The significance of sharing this journey is important because despite the possibilities that Web 2.0 (writing and participating web) digital technologies afford the development of new paradigms of learning, many online learning experiences have been claimed to be disappointing. It is likely that such experiences relate to the use of virtual learning environments as repositories for resources and information, as opposed to designing evidence-based, meaningful, appropriate and purposeful collaborative interaction through varying forms of online discussion. This paradigm shift towards evidence-based authentic online learning is at the core of this Handbook of Research for Online Discussions, the content of which has the potential, through online discussion, to stimulate cooperative, collaborative and pedagogic processes in learning (Markauskaite & Goodyear, 2017). Indeed, it has long been established that discussion as a learning tool can facilitate dynamic debate and the sharing of divergent positions (Brookfield, 1986). Discussion as an educational tool is reflective of social constructivism, a philosophical stance claimed by Vygotsky (1962) among others that knowledge is not didactically acquired; rather it is constructed through interaction, subjective interpretation in a social learning environment. Learning in this way has been considered to be a principally situated (Lave & Wenger, 1991) and context-bound endeavour (Eggen & Kauchak, 2015; Liu & Matthews, 2005; McInerney, 2013). If it is agreed that educational discussion is the conduit for learning, then online discussion has the potential for interactivity, between students and their peers, students and teachers using online resources in a way that might be different from face-to-face communication, yet equally effective.

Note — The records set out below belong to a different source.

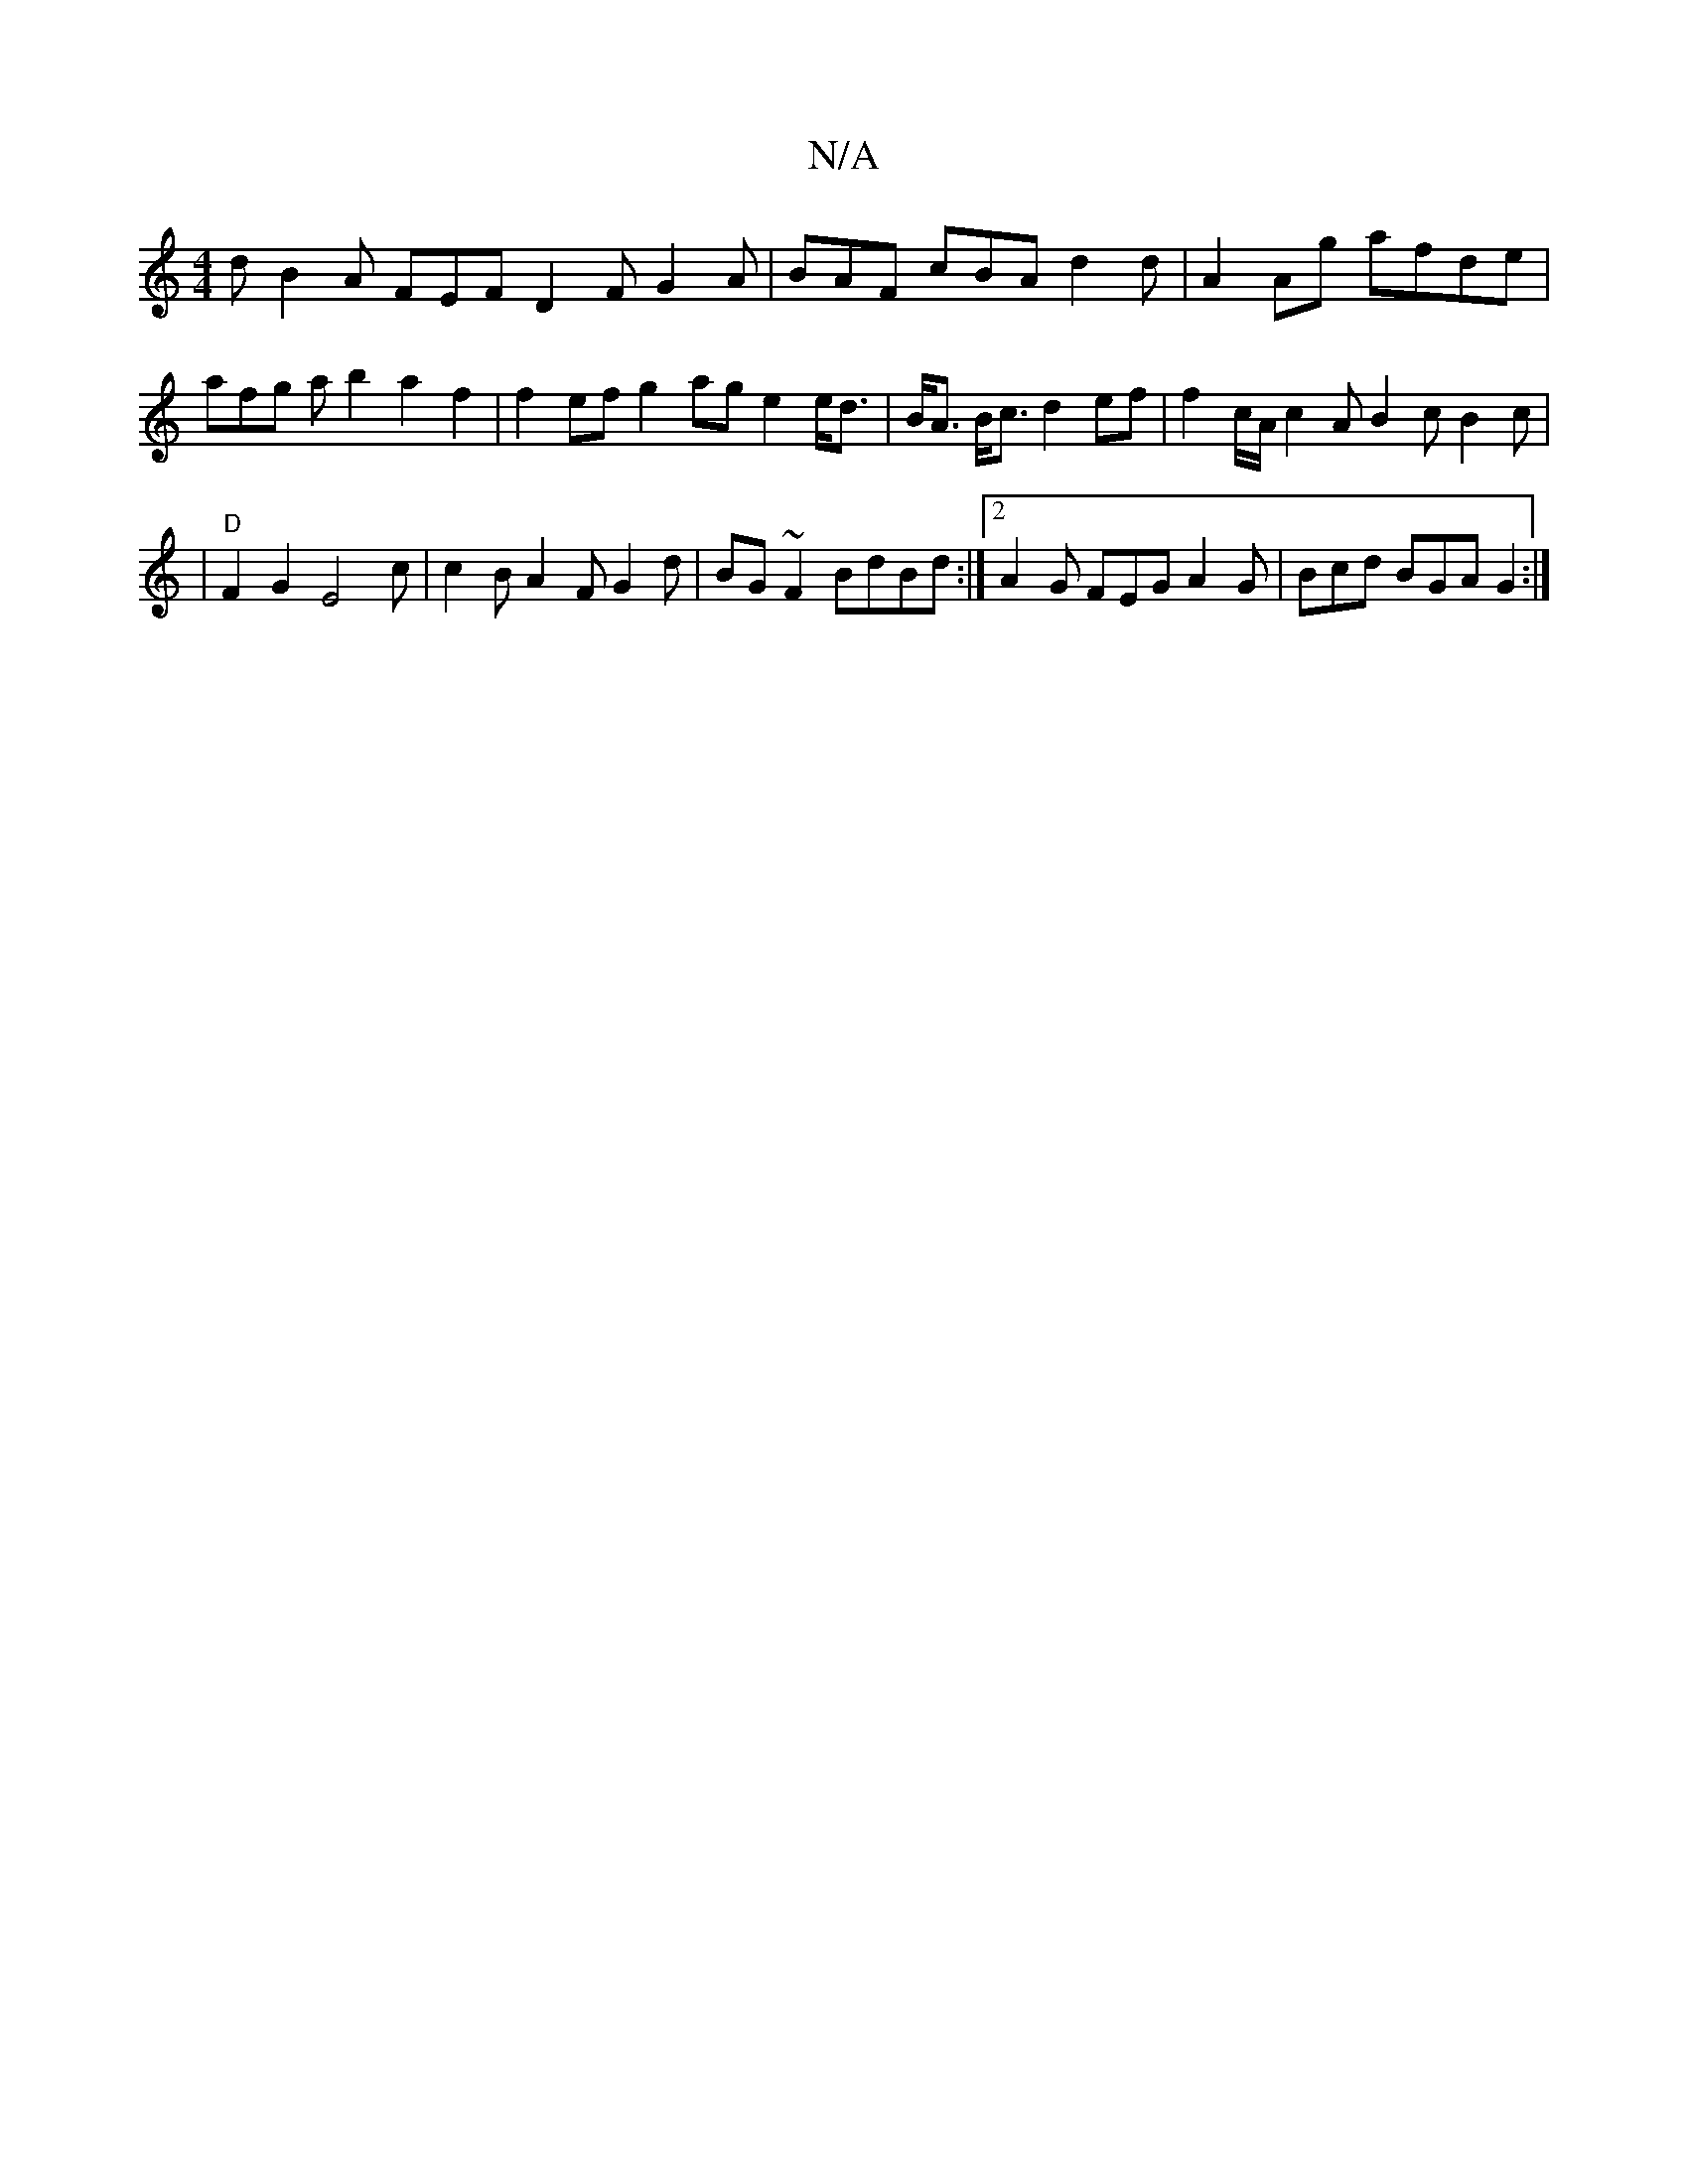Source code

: X:1
T:N/A
M:4/4
R:N/A
K:Cmajor
1d B2 A FEF D2 F G2 A | BAF cBA d2 d |A2 Ag afde | afg a b2 a2 f2 | f2ef g2ag e2 e<d | B<A B<c d2 ef | f2 c/A/ c2A B2c B2c| |"D" F2 G2 E4c |c2B A2F G2 d | BG ~F2 BdBd :|2 A2 G FEG A2G | Bcd BGA G2 :|
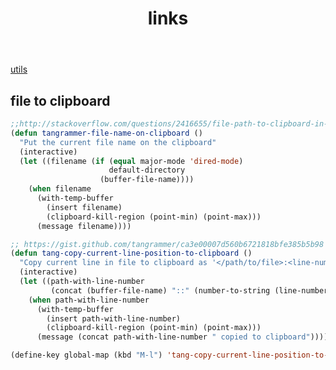 :PROPERTIES:
:ID:       784E4883-2BAC-4E80-BDB5-2AD4EA3F32F4
:END:
#+TITLE: links
[[id:D55D87D8-6AE2-4A62-8DF0-9A366792F6D5][utils]]

** file  to clipboard
#+BEGIN_SRC emacs-lisp :results silent
;;http://stackoverflow.com/questions/2416655/file-path-to-clipboard-in-emacs
(defun tangrammer-file-name-on-clipboard ()
  "Put the current file name on the clipboard"
  (interactive)
  (let ((filename (if (equal major-mode 'dired-mode)
                      default-directory
                    (buffer-file-name))))
    (when filename
      (with-temp-buffer
        (insert filename)
        (clipboard-kill-region (point-min) (point-max)))
      (message filename))))

;; https://gist.github.com/tangrammer/ca3e00007d560b6721818bfe385b5b98
(defun tang-copy-current-line-position-to-clipboard ()
  "Copy current line in file to clipboard as '</path/to/file>:<line-number>'"
  (interactive)
  (let ((path-with-line-number
         (concat (buffer-file-name) "::" (number-to-string (line-number-at-pos)))))
    (when path-with-line-number
      (with-temp-buffer
        (insert path-with-line-number)
        (clipboard-kill-region (point-min) (point-max)))
      (message (concat path-with-line-number " copied to clipboard")))))

(define-key global-map (kbd "M-l") 'tang-copy-current-line-position-to-clipboard)
#+END_SRC

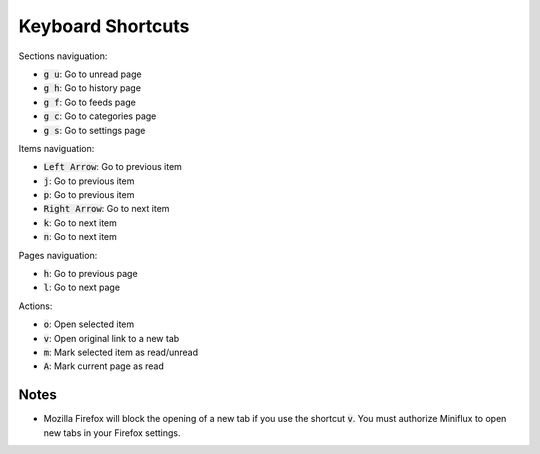 Keyboard Shortcuts
==================

Sections naviguation:

- :code:`g u`: Go to unread page
- :code:`g h`: Go to history page
- :code:`g f`: Go to feeds page
- :code:`g c`: Go to categories page
- :code:`g s`: Go to settings page

Items naviguation:

- :code:`Left Arrow`: Go to previous item
- :code:`j`: Go to previous item
- :code:`p`: Go to previous item
- :code:`Right Arrow`: Go to next item
- :code:`k`: Go to next item
- :code:`n`: Go to next item

Pages naviguation:

- :code:`h`: Go to previous page
- :code:`l`: Go to next page

Actions:

- :code:`o`: Open selected item
- :code:`v`: Open original link to a new tab
- :code:`m`: Mark selected item as read/unread
- :code:`A`: Mark current page as read

Notes
-----

- Mozilla Firefox will block the opening of a new tab if you use the shortcut :code:`v`.
  You must authorize Miniflux to open new tabs in your Firefox settings.
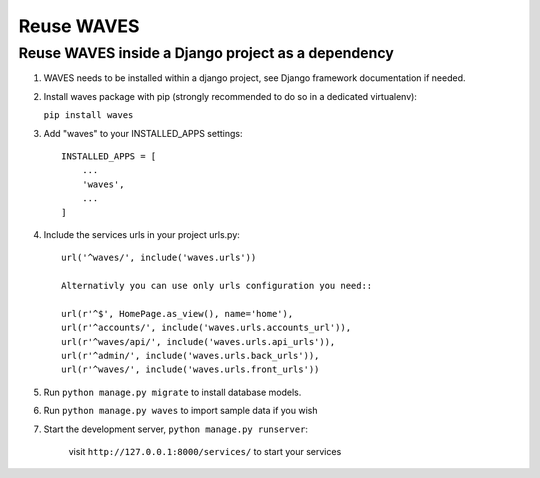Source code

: Reuse WAVES
===========

Reuse WAVES inside a Django project as a dependency
---------------------------------------------------

1. WAVES needs to be installed within a django project, see Django
   framework documentation if needed.

2. Install waves package with pip (strongly recommended to do so in a
   dedicated virtualenv):

   ``pip install waves``

3. Add "waves" to your INSTALLED_APPS settings::

    INSTALLED_APPS = [
        ...
        'waves',
        ...
    ]

4. Include the services urls in your project urls.py::

    url('^waves/', include('waves.urls'))

    Alternativly you can use only urls configuration you need::

    url(r'^$', HomePage.as_view(), name='home'),
    url(r'^accounts/', include('waves.urls.accounts_url')),
    url(r'^waves/api/', include('waves.urls.api_urls')),
    url(r'^admin/', include('waves.urls.back_urls')),
    url(r'^waves/', include('waves.urls.front_urls'))

5. Run ``python manage.py migrate`` to install database models.


6. Run ``python manage.py waves`` to import sample data if you wish


7. Start the development server, ``python manage.py runserver``:

    visit ``http://127.0.0.1:8000/services/`` to start your services


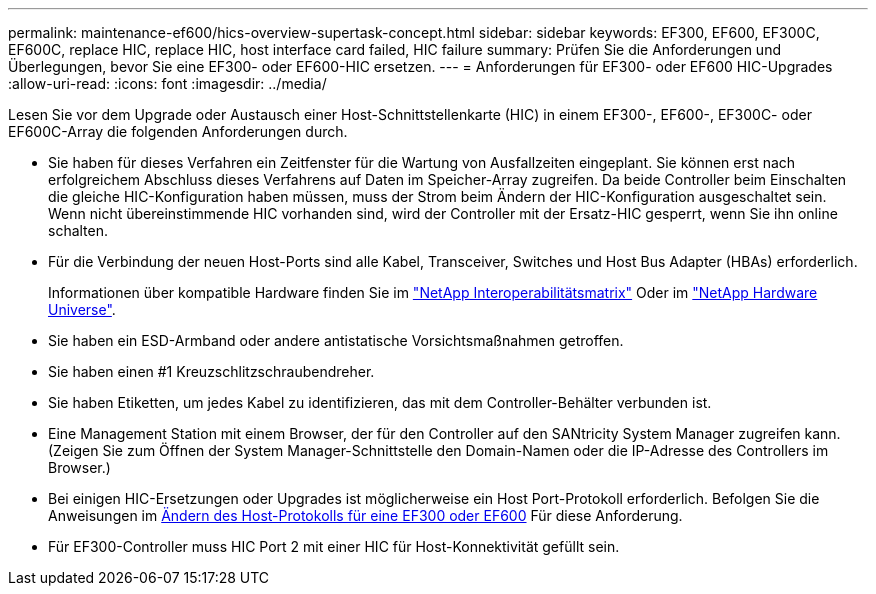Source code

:---
permalink: maintenance-ef600/hics-overview-supertask-concept.html 
sidebar: sidebar 
keywords: EF300, EF600, EF300C, EF600C, replace HIC, replace HIC, host interface card failed, HIC failure 
summary: Prüfen Sie die Anforderungen und Überlegungen, bevor Sie eine EF300- oder EF600-HIC ersetzen. 
---
= Anforderungen für EF300- oder EF600 HIC-Upgrades
:allow-uri-read: 
:icons: font
:imagesdir: ../media/


[role="lead"]
Lesen Sie vor dem Upgrade oder Austausch einer Host-Schnittstellenkarte (HIC) in einem EF300-, EF600-, EF300C- oder EF600C-Array die folgenden Anforderungen durch.

* Sie haben für dieses Verfahren ein Zeitfenster für die Wartung von Ausfallzeiten eingeplant. Sie können erst nach erfolgreichem Abschluss dieses Verfahrens auf Daten im Speicher-Array zugreifen. Da beide Controller beim Einschalten die gleiche HIC-Konfiguration haben müssen, muss der Strom beim Ändern der HIC-Konfiguration ausgeschaltet sein. Wenn nicht übereinstimmende HIC vorhanden sind, wird der Controller mit der Ersatz-HIC gesperrt, wenn Sie ihn online schalten.
* Für die Verbindung der neuen Host-Ports sind alle Kabel, Transceiver, Switches und Host Bus Adapter (HBAs) erforderlich.
+
Informationen über kompatible Hardware finden Sie im https://mysupport.netapp.com/NOW/products/interoperability["NetApp Interoperabilitätsmatrix"^] Oder im http://hwu.netapp.com/home.aspx["NetApp Hardware Universe"^].

* Sie haben ein ESD-Armband oder andere antistatische Vorsichtsmaßnahmen getroffen.
* Sie haben einen #1 Kreuzschlitzschraubendreher.
* Sie haben Etiketten, um jedes Kabel zu identifizieren, das mit dem Controller-Behälter verbunden ist.
* Eine Management Station mit einem Browser, der für den Controller auf den SANtricity System Manager zugreifen kann. (Zeigen Sie zum Öffnen der System Manager-Schnittstelle den Domain-Namen oder die IP-Adresse des Controllers im Browser.)
* Bei einigen HIC-Ersetzungen oder Upgrades ist möglicherweise ein Host Port-Protokoll erforderlich. Befolgen Sie die Anweisungen im xref:hpp-change-supertask-task.html[Ändern des Host-Protokolls für eine EF300 oder EF600] Für diese Anforderung.
* Für EF300-Controller muss HIC Port 2 mit einer HIC für Host-Konnektivität gefüllt sein.


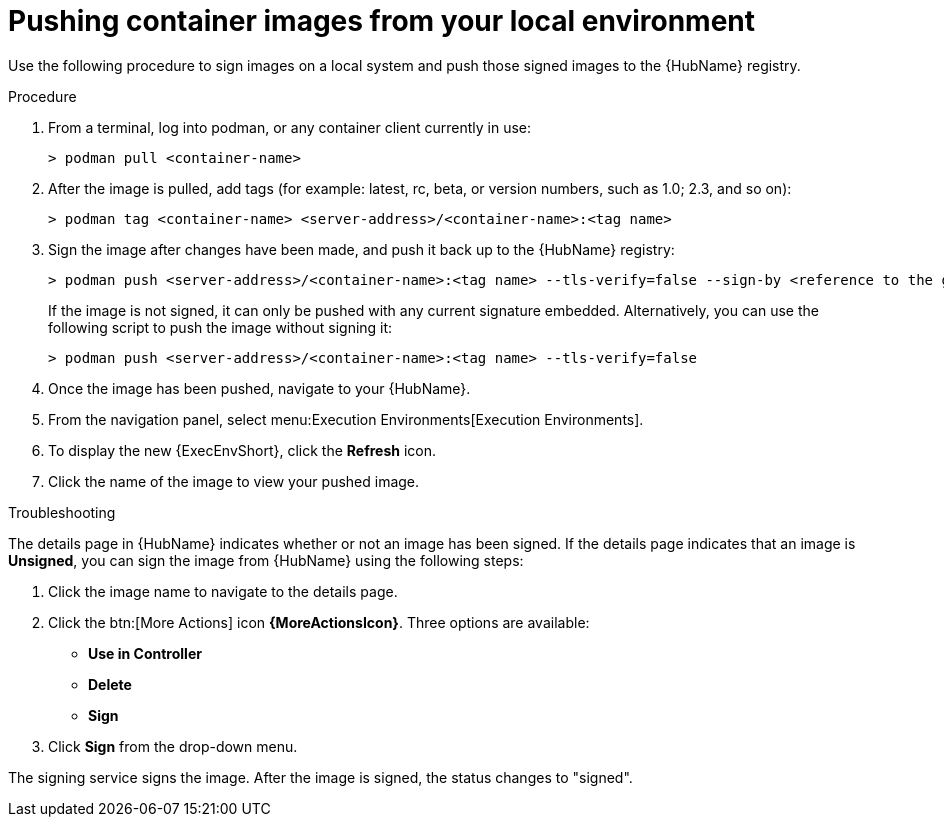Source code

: 
[id="pushing-container-images-from-your-local"]

= Pushing container images from your local environment

Use the following procedure to sign images on a local system and push those signed images to the {HubName} registry. 

.Procedure
. From a terminal, log into podman, or any container client currently in use:
+
----
> podman pull <container-name>
----
+
. After the image is pulled, add tags (for example: latest, rc, beta, or version numbers, such as 1.0; 2.3, and so on):
+
----
> podman tag <container-name> <server-address>/<container-name>:<tag name>
----
+
. Sign the image after changes have been made, and push it back up to the {HubName} registry:
+
----
> podman push <server-address>/<container-name>:<tag name> --tls-verify=false --sign-by <reference to the gpg key on your local>
----
+
If the image is not signed, it can only be pushed with any current signature embedded. Alternatively, you can use the following script to push the image without signing it:
+
----
> podman push <server-address>/<container-name>:<tag name> --tls-verify=false
----
+
. Once the image has been pushed, navigate to your {HubName}.

. From the navigation panel, select menu:Execution Environments[Execution Environments].

. To display the new {ExecEnvShort}, click the *Refresh* icon.

. Click the name of the image  to view your pushed image.

.Troubleshooting

The details page in {HubName} indicates whether or not an image has been signed. If the details page indicates that an image is *Unsigned*, you can sign the image from {HubName}  using the following steps: 				

. Click the image name to navigate to the details page.

. Click the btn:[More Actions] icon *{MoreActionsIcon}*.
Three options are available:
* *Use in Controller*
* *Delete*
* *Sign*

. Click *Sign* from the drop-down menu.

The signing service signs the image. 
After the image is signed, the status changes to "signed".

The context for this chapter is ‘networked-learning’ which is defined as “learning in which information communication technology (ICT) is used to promote connections: between one learner and other learners, between learners and tutors; between a learning community and its learning resources” (Goodyear, Banks, Hodgson, & McConnell, 2004, p. 1) as opposed to other forms of digitally-mediated learning that might not take the same pedagogical approach. Background information relating to the problems reported in the poorly evaluated first online iteration of AS1 will be examined. Next, in the form of a case-study, I share the development and evidence-based rationale behind three phases of a bespoke, pedagogically aligned networked-learning approach, designed to meet the learning outcomes of AS1 within which the online assessment was interwoven. As with any learning activity, it is not only the learning outcomes that are important. Of equal importance is the journey that each learner takes in developing their knowledge around the subject area: this will be considered and presented using the evidence-base to inform ways that stimulate a supported, collaborative and meaningful online learning and assessment experience.